- Exercise data:

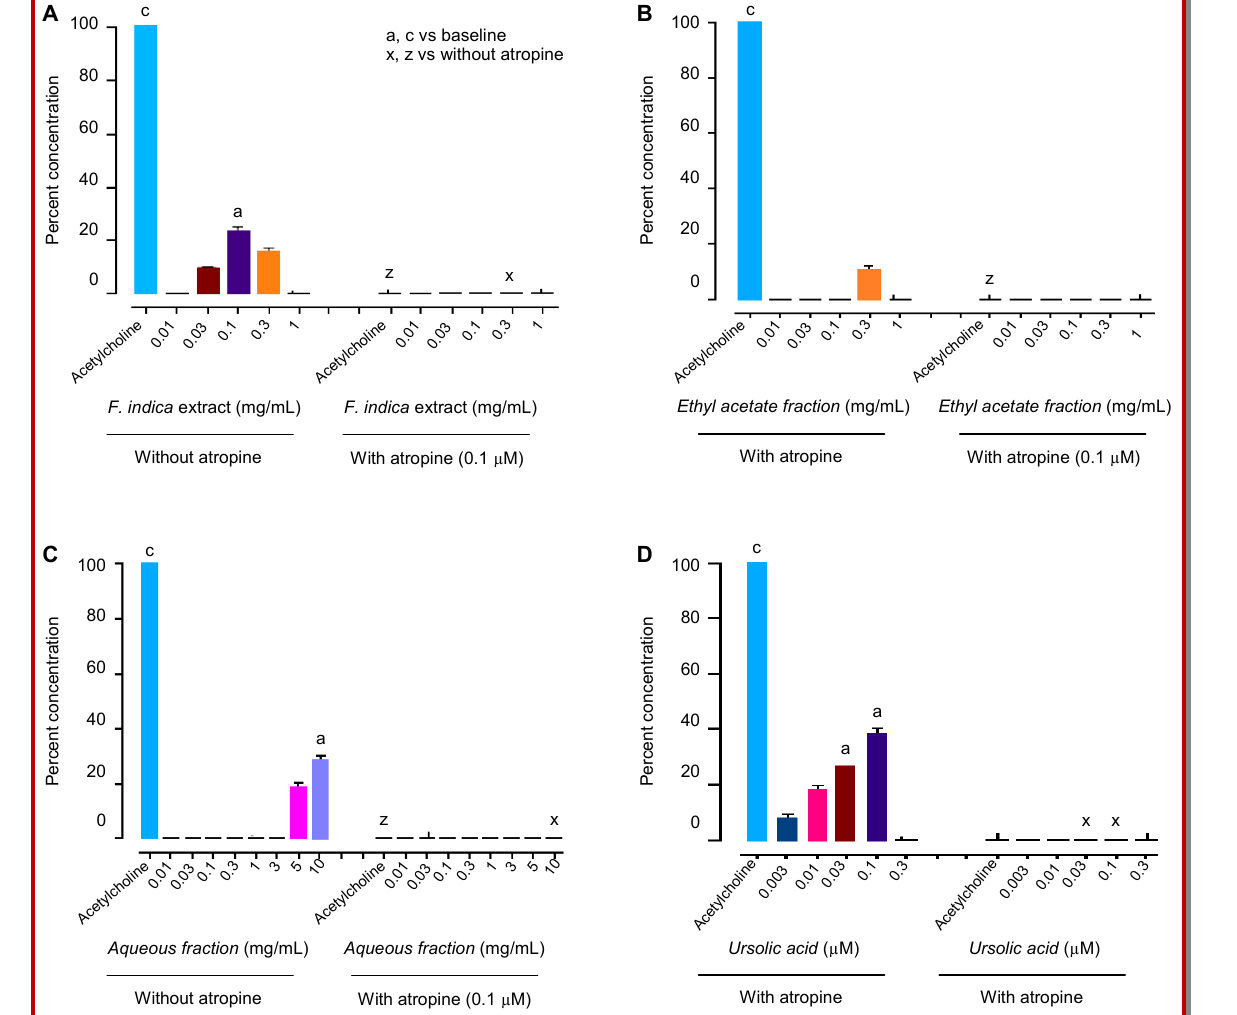
Figure 2: The concentration-dependent stimulatory effect of the crude extract of Fagonia indica (A) its ethyl acetate; (B) aqueous fractions; (C) and ursolic acid; (D) without and with atropine (0.1 μ M) in isolated mice ileum. Values are expressed as mean ± SEM, n= 4-6. a / x p<0.05 and c / z p<0.01. “ a, c ” shows comparison with baseline (One - way ANOVA tailed with Dunnett's test). “ x, z” show comparison of atropine pretreated vs. without atropine pretreated groups (One-way ANOVA tailed with Bonferroni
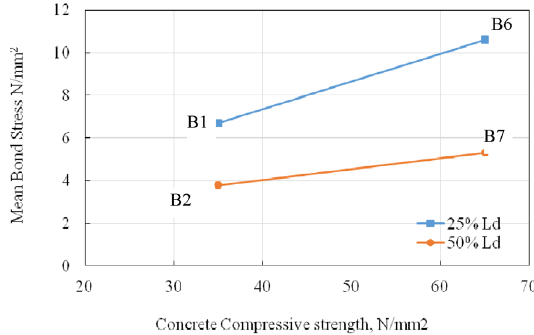
Fig. 15 Bond stress for beams B1, B2, B6 and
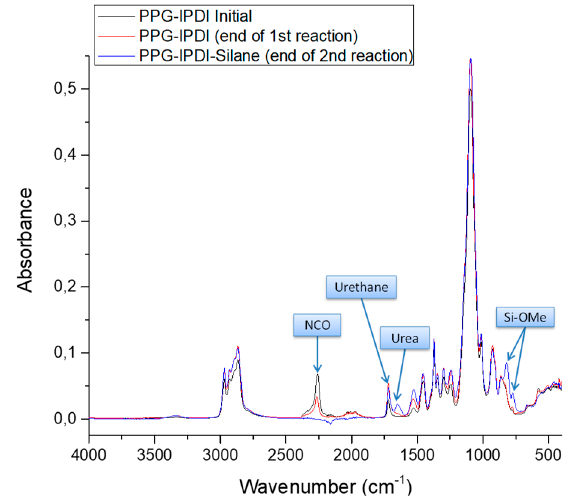
Table 4. The assignments of functional groups of SPUR 8.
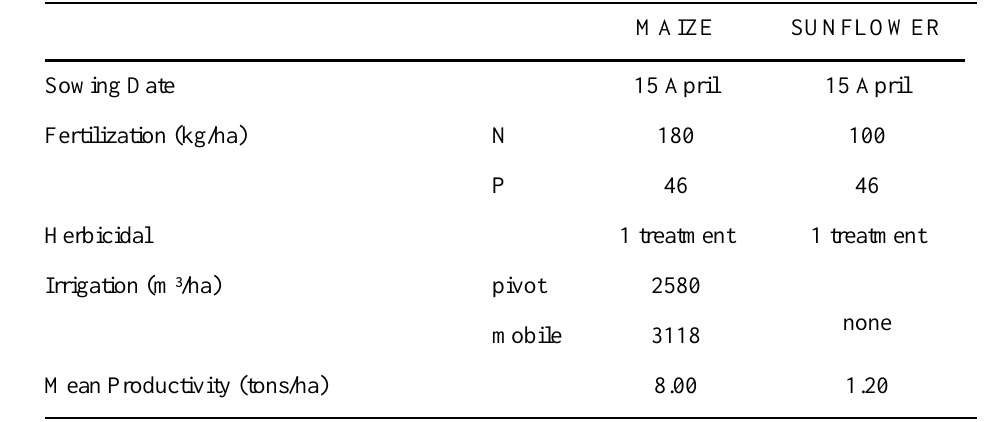
Table 3. Agronomic needs and mean productivity of maize and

- What to produce: Wherever a line above contains the string "groups", copy that line.

- Exercise solution:
Figure 2: The concentration-dependent stimulatory effect of the crude extract of Fagonia indica (A) its ethyl acetate; (B) aqueous fractions; (C) and ursolic acid; (D) without and with atropine (0.1 μ M) in isolated mice ileum. Values are expressed as mean ± SEM, n= 4-6. a / x p<0.05 and c / z p<0.01. “ a, c ” shows comparison with baseline (One - way ANOVA tailed with Dunnett's test). “ x, z” show comparison of atropine pretreated vs. without atropine pretreated groups (One-way ANOVA tailed with Bonferroni
Table 4. The assignments of functional groups of SPUR 8.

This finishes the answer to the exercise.